Balancing the audio. Open the audio enhancements tab for a clip. Notice the lack of controls in the “loudness” effect. The effect is a fairly basic compression effect, with the familiar parameters of “ratio” and “threshold”disguised as if they are in the witness protection program. So why not just use the compressor in the logic audio tools?

I tried using the audio compressor effect on the clips to try to balance the audio, but ended up just adding a gain effect instead. I could add 12db just in the timeline, but I needed more on several of my clips. The waveforms on the clip in the timeline seems to be fairly responsive. It reflects the outgoing level of the clip, not just the intrinsic level of the clip. I adjusted the level of the gain until the peaks of the waveform hit the red, then backed off just a bit. This actually worked to get me in the ballpark of the right audio level.

I still miss my normalization gain! Nothing is faster than doing that in FCP7!

I hate the copy/paste effects in X. Every effect and parameter is copied and I have no control over which effects or parameters are copied over to the new clips. This is a huge fail.

I hate that “send to motion” is missing. I built a motion project that looks like a large scrapbook page, and animated the camera to fly over the photos. Selecting in-points for long video clips in motion is problematic, so I placed my shots in an FCP7 timeline and sent it to motion. Then I opened the motion 4 project, closed it, and re-opened it in motion 5, to animate. I discovered that if I didn’t open it in motion 4 first, it would open without video. Crazy workaround. So now I’m going back and forth between FCP7, FCX, Motion 4 and Motion 5. Really?

Deleting optimized video. It works! I had some mp4 video that FCX optimized in the background. Deleting this optimized video created no problems whatsoever. When the pro res video disappeared, it played the mp4 video with no problem, and didn’t complain that the optimized video wasn’t there. Small win!
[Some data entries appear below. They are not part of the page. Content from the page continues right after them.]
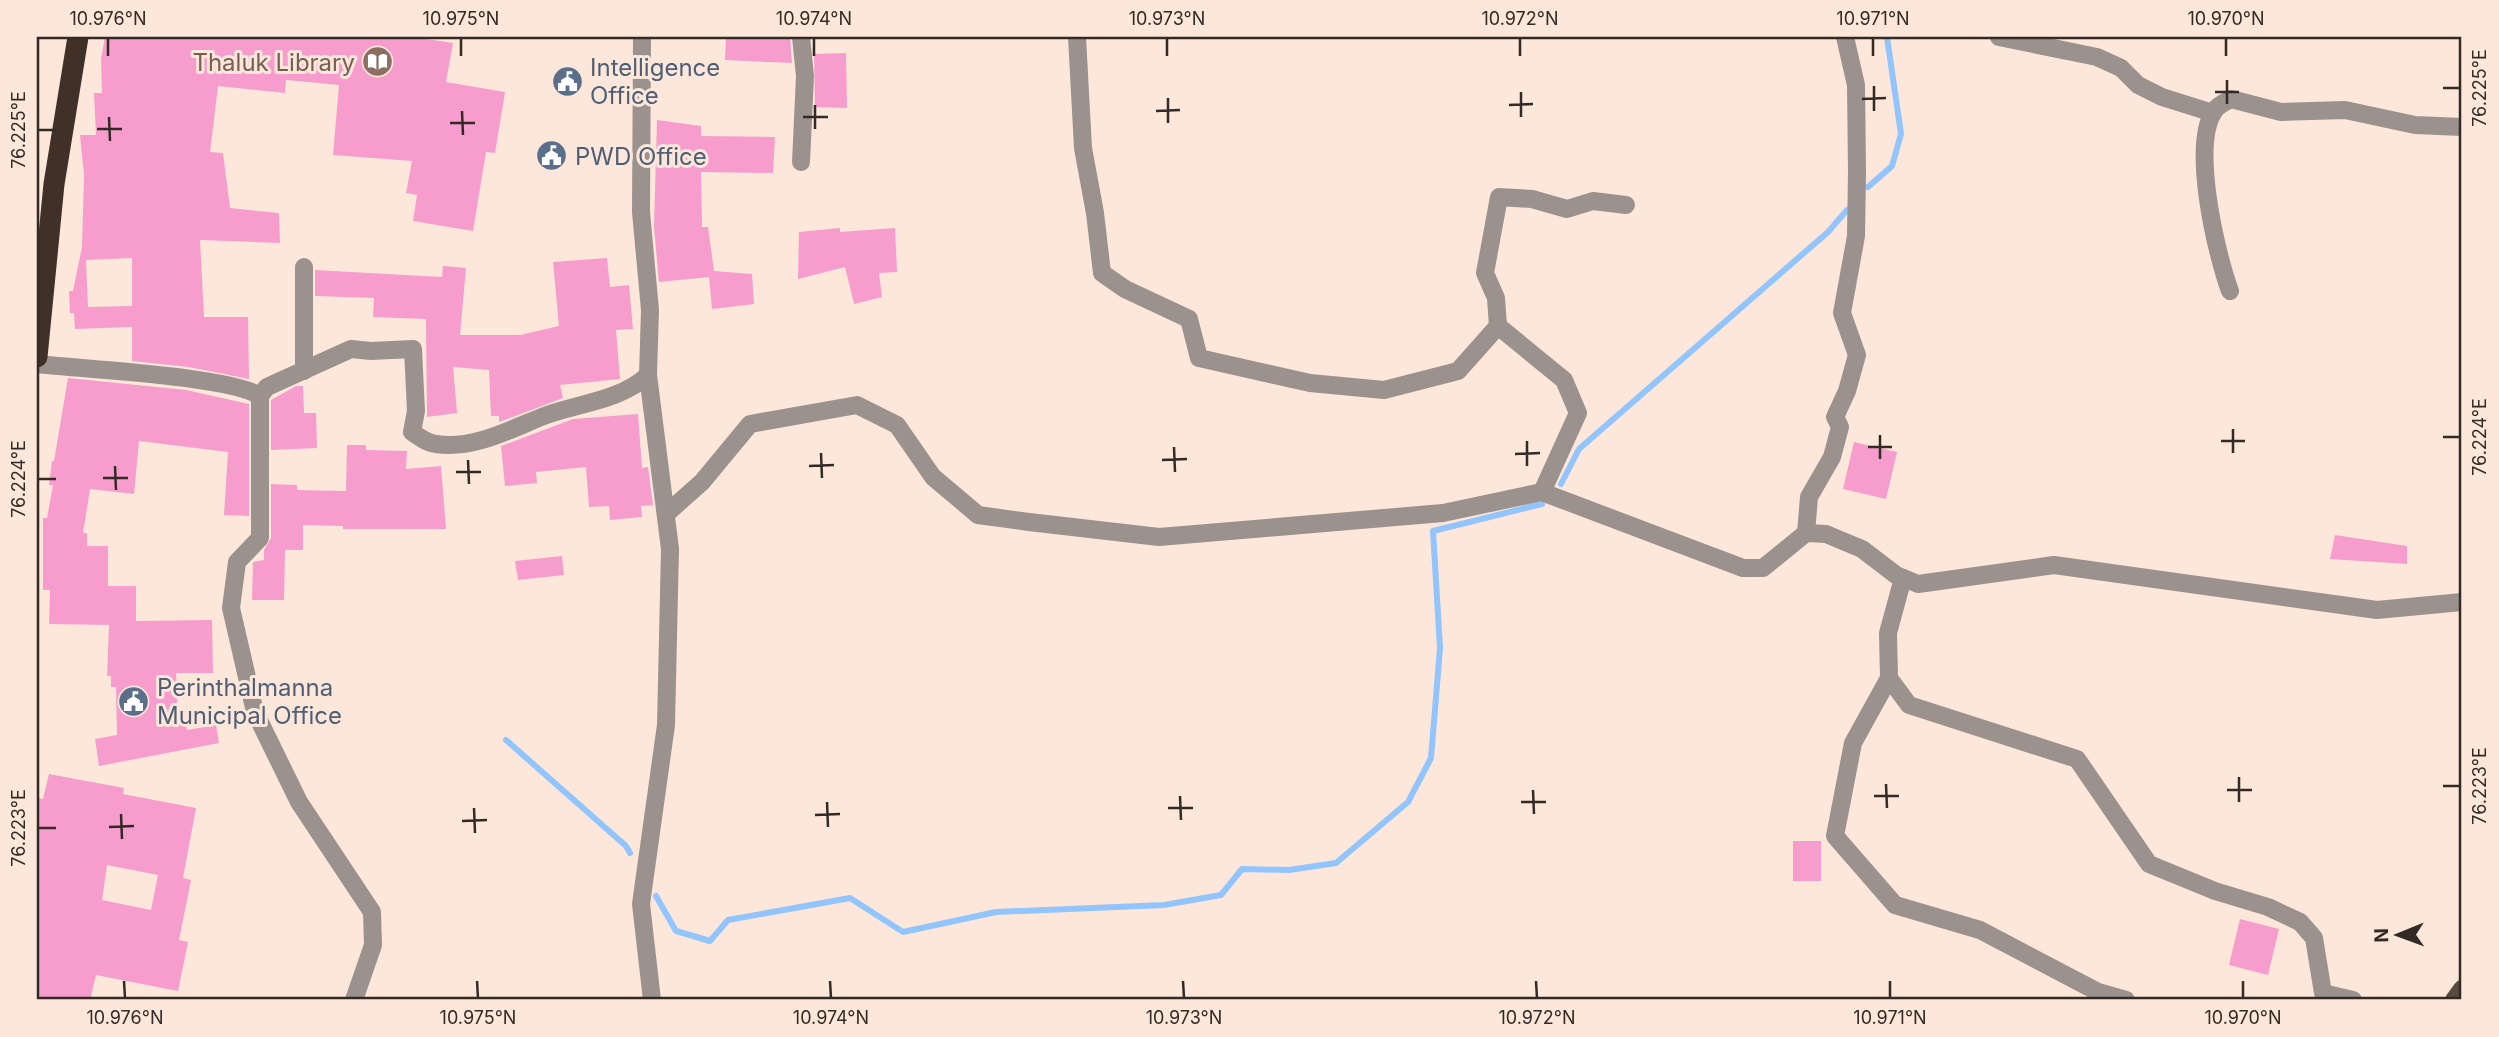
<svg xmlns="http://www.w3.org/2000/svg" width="2499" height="1037" font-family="Inter,sans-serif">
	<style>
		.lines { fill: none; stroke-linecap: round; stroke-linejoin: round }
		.stream { stroke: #92c5fe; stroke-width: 6 }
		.building { fill: #f79dcd; fill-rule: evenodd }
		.minor { stroke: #9b928d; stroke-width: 18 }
		.major { stroke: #584941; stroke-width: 18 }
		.highway { stroke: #413027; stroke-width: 21 }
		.ticks { fill: none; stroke: #322a25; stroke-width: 2.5 }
		.labels { text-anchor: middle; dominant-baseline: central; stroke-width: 6; stroke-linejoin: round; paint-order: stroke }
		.education-label { font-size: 24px; fill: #785e54; stroke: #fde7da; text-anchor: end }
		.service-label { font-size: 24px; fill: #4e5e75; stroke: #fde7da; text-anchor: start }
		.neatline { fill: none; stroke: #322a25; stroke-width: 2.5 }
		.ticks-label { font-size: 18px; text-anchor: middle; fill: #322a25 }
	</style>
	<rect width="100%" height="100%" fill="#fde7da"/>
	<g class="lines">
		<g class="stream">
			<path d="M1868 187 1892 166 1901 134 1887 37"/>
			<path d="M1561 484 1579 449 1828 232 1847 210"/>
			<path d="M506 740 626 846 630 853"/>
			<path d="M656 896 676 931 710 941 728 920 850 898 903 932 996 912 1164 905 1221 895 1242 869 1289 870 1336 863 1408 802 1431 758 1440 648 1433 531 1542 504"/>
		</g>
	</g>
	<g class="building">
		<path d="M105 37H413L453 43 446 82 505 92 495 153 486 152 473 231 413 221 417 195 406 193 412 161 333 155 339 85 286 80 285 93 218 86 210 152 223 153 230 208 279 213 280 243 200 240 204 317H248L249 379 189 367 132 361V327L75 329 74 313H70L69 291H73L82 247 84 175 80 135H96L94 93H102L101 59ZM132 258V306L88 307 86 260Z"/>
		<path d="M726 37H790L792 63 725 60Z"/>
		<path d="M846 53 847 108 815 107 814 54Z"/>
		<path d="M657 120 701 126V136L775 137 773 173 701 172 702 227H708L714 271 752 274 754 304 712 309 709 277 659 282 654 227Z"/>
		<path d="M840 228V232L895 228 897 272 879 273 882 297 854 304 845 267 798 279 799 232Z"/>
		<path d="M607 258 610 287 629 285 633 329 616 330 620 379 560 385 563 398 499 422V416H491L489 370 453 367 457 413 427 417 426 319 373 317 374 298 315 296V270L442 277 443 266 466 268 460 335H520L559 326 553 262Z"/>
		<path d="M68 378 186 390 249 404V516L224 515 228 452 139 441 134 494 90 489 83 533H87V546H108V586H136V621L212 620 213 673H176L178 725 186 724 187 730 216 725 219 743 99 766 95 739 117 735 116 687H111V676H107L109 625 49 624 50 590H43V518H47L53 485H49L52 461H54Z"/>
		<path d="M296 386H303L304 413H316L317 448 271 450V400Z"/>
		<path d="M638 414 642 468 648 467 653 505 641 506 642 517 610 520 609 506 589 507 586 467 536 472 537 483 505 486 501 446 573 419Z"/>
		<path d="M1854 442 1897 452 1886 499 1843 489Z"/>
		<path d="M347 445H366V450L407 451 406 469 441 466 446 529H343V526L303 525V550H285L284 600H252L253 562 264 560V550L271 538V484L297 485V490L346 491Z"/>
		<path d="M2335 535 2407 546V564L2330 559Z"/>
		<path d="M562 556 564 575 518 580 515 561Z"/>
		<path d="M49 774 124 788 123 794 196 808 183 878 191 880 179 940 188 942 178 991 96 975 90 1000H37V798L43 799ZM107 865 158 875 151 910 102 900Z"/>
		<rect x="1793" y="841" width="28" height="40"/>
		<path d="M2240 919 2279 929 2268 975 2229 965Z"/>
	</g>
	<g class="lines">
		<g class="minor">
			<path d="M1077 37 1083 148 1095 213 1102 273 1125 289 1189 319 1199 358 1310 383 1384 390 1458 371 1498 326"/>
			<path d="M1999 37 2097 57 2121 68 2138 85 2162 97 2213 113"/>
			<path d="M801 162 805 76 801 37"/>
			<path d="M304 267V371"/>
			<path d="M2230 291C2216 253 2191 146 2214 111 2218 105 2225 102 2231 99L2281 112 2345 110 2415 125 2462 127"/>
			<path d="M37 364C81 369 229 376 260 396"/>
			<path d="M648 375 670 549 666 725 641 904 652 1000"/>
			<path d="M1542 492 1578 413 1564 380 1498 326 1496 298 1485 273 1499 197 1532 199 1567 209 1593 201 1626 205"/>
			<path d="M666 514 702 482 750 424 857 405 897 425 933 477 978 515 1029 522 1159 537 1443 513 1542 492 1743 568H1763L1806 533 1826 534 1862 549 1896 575 1918 584 2054 565 2377 610 2462 602"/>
			<path d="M1806 533 1809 497 1832 457 1840 427 1835 417 1847 391 1857 355 1842 313 1856 236 1857 172 1856 85 1845 37"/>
			<path d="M1903 578 1888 633 1889 678 1909 705 2077 759 2149 864 2215 891 2268 907 2300 922 2314 938 2323 993 2353 1000"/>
			<path d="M1889 678 1853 743 1835 836 1895 905 1980 930 2098 992 2126 1000"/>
			<path d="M354 1000 373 945 372 912 299 802 255 712 231 608 237 562 260 538V396L267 387 351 349 371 351 413 349 416 411 412 432C419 437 427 443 436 444 473 450 511 429 544 416 579 403 620 401 648 375L650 310 641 212 642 37"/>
		</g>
		<path class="major" d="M2454 1000 2462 989"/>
		<path class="highway" d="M37 357 54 184 78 37"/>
	</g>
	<path class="ticks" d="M108 38V56M461 38V56M814 38V56M1167 38V56M1520 38V56M1873 38V56M2226 38V56M2227 80V104M1874 86V111M2443 88H2460M1521 92V117M2215 92H2239M1168 98V123M1862 99 1886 98M815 105V129M1509 105 1533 104M462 111 463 135M1156 111 1180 110M109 117 110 141M803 117H828M450 123H475M97 129H122M38 130H56M2233 429V453M1880 435V459M2443 437H2460M1527 441V466M2221 441H2245M1174 447 1175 472M1868 447H1892M821 453 822 478M1515 454 1540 453M468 460 469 484M1162 460 1187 459M115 466 116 490M809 466 834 465M456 472H481M103 478H128M38 479H56M2239 777V802M1886 784 1887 808M2443 786H2460M1533 790 1534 814M2227 790H2252M1180 796 1181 820M1874 796H1899M827 802 828 827M1521 802H1546M474 808 475 833M1168 808H1193M121 814 122 839M815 815 840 814M462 821 487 820M109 827 134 826M38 828H56M124 981 125 998M477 981 478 998M830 981 831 998M1183 981 1184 998M1536 981 1537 998M1890 981V998M2243 981V998"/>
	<defs>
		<symbol id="library-disc" viewBox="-11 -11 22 22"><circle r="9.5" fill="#8d6e63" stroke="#fde7da"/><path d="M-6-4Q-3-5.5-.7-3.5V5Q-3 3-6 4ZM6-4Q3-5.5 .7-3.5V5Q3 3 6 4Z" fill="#fff"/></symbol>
		<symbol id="civic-disc" viewBox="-11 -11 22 22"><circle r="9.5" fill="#5c6f8a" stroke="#fde7da"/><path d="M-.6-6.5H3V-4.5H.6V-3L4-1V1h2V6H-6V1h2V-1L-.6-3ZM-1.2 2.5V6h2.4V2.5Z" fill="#fff"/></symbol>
	</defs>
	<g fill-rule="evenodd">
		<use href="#library-disc" x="360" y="44" width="35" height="35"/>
		<use href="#civic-disc" x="550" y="64" width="35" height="35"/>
		<use href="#civic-disc" x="534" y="138" width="35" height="35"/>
		<use href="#civic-disc" x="116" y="684" width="35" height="35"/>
	</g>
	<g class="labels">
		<g class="education-label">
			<text x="355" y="62">Thaluk Library</text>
		</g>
		<g class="service-label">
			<text x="590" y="67">Intelligence<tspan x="590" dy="28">Office</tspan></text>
			<text x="575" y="156">PWD Office</text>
			<text x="157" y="687">Perinthalmanna<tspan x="157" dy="28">Municipal Office</tspan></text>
		</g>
	</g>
	<rect width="2499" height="1037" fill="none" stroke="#fde7da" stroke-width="77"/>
	<g transform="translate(2398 935) rotate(269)" stroke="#fde7da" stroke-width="5" paint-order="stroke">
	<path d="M0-5L12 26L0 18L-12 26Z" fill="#322a25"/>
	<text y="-10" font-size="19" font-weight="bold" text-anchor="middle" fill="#322a25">N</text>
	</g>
	<rect x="38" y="38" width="2422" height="960" class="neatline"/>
	<g class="ticks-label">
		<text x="108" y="25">10.976°N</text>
		<text x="461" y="25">10.975°N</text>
		<text x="814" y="25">10.974°N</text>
		<text x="1167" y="25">10.973°N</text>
		<text x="1520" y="25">10.972°N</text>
		<text x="1873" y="25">10.971°N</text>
		<text x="2226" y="25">10.970°N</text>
		<text transform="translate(2480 88) rotate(-90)" y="6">76.225°E</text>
		<text transform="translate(19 130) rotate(-90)" y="6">76.225°E</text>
		<text transform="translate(2480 437) rotate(-90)" y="6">76.224°E</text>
		<text transform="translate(19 479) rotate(-90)" y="6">76.224°E</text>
		<text transform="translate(2480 786) rotate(-90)" y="6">76.223°E</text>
		<text transform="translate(19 828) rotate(-90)" y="6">76.223°E</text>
		<text x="125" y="1024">10.976°N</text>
		<text x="478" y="1024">10.975°N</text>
		<text x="831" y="1024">10.974°N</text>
		<text x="1184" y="1024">10.973°N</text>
		<text x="1537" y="1024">10.972°N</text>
		<text x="1890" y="1024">10.971°N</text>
		<text x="2243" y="1024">10.970°N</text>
	</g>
</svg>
When will the update be coming? I’m still on the fence about whether to ditch FCX or stick it out. It’s not about money since I’ve already purchased the bastard child. My big investment now is time, and that is not a small investment. If it takes me an extra day to edit an average story, that’s not winning. If I get faster, and Apple comes through with improvements, then the cool effects in X makes it a win.

I’ve decided to embrace my masochistic tendencies, and start editing my next story on X. More on that later.